Required action.
In the records below, some lines contain the word "blocking". Copy each of them.

────────

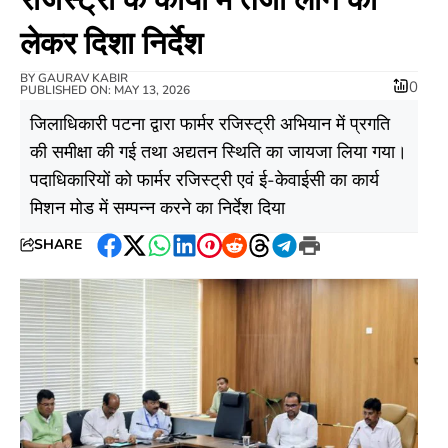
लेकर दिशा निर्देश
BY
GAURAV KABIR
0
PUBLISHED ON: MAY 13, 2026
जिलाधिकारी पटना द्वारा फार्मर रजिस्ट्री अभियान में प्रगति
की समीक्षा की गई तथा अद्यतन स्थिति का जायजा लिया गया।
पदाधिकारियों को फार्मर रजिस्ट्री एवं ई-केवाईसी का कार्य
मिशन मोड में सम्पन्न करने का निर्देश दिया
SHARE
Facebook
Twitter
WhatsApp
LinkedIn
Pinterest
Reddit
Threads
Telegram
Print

────────

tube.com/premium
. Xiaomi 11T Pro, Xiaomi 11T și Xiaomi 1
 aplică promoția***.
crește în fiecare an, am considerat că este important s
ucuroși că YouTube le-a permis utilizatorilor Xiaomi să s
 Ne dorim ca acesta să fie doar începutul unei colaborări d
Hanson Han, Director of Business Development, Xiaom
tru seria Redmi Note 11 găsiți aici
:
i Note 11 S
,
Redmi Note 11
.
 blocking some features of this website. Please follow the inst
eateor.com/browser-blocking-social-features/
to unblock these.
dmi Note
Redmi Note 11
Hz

────────

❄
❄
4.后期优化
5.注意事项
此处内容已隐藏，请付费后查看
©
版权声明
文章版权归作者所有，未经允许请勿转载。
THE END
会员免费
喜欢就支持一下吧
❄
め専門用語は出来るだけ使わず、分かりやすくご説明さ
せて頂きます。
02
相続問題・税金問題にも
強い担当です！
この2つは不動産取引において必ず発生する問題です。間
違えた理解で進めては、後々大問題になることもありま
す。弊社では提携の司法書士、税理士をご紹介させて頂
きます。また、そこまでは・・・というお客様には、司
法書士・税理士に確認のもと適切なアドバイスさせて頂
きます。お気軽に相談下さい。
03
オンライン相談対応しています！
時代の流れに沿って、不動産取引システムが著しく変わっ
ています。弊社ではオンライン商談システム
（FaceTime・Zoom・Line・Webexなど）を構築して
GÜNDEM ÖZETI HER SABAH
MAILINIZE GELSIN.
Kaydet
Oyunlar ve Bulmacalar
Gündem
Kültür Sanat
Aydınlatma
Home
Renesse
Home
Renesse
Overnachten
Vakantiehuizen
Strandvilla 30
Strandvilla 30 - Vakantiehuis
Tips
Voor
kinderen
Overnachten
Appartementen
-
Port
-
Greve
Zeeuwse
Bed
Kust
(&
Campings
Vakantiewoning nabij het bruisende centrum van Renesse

────────

Finished task.
 blocking some features of this website. Please follow the inst
eateor.com/browser-blocking-social-features/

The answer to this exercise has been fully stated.